Lucinda Cady House
A view of the Cady-Lee mansion from 2011, by Farragutful on Wikimedia Commons (CC BY-SA 3.0)
Backstory and Context
In 1886, Henry Cady, a real estate agent, and his wife, Lucinda Cady, moved to Takoma Park in Washington, DC. At the time, the Takoma neighborhood was fairly small, and the Cadys wanted a home of their own in the park, so they called on architect Leon Dessez to design their home. Once the designs for the home were completed, construction was overseen by Frederick Dudley, and the house was completed in 1887. The Cadys lived comfortably in the house for years, but in 1906, Henry Cady died, leaving the home to Lucinda and their children. Not long after, Lucinda died in 1934, leaving the home to their eldest daughter, Mary Lee, a schoolteacher. She and her husband moved into the home and made numerous renovations to make it more up to date with modern conveniences. The Lees stayed in the home until Mary died in 1975.
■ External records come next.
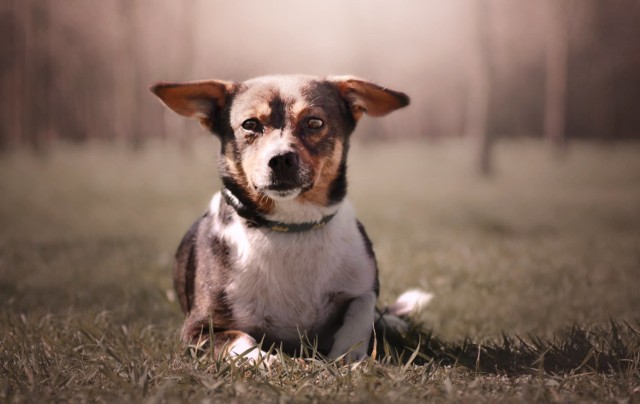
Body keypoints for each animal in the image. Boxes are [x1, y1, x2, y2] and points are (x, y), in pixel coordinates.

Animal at [150, 76, 430, 362]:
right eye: (250, 124)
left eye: (314, 122)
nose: (281, 159)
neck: (292, 226)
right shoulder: (196, 330)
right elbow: (241, 340)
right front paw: (271, 361)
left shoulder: (363, 285)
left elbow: (361, 311)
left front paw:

After Mary’s death, attempts were made to tear the Cady-Lee down, but members of the Takoma Park community rallied together to stop its demolition. Their efforts succeeded, and on May 28th, 1975, it was placed on the National Register of Historic Places as the Lucinda Cady House. From there, restoration efforts were made to revitalize the home, and in 2002, it was sold to the Forum for Youth Investment in order to use as office space for their nonprofit. As of today, the Forum for Youth Investment is still the Lucinda Cady House’s occupant.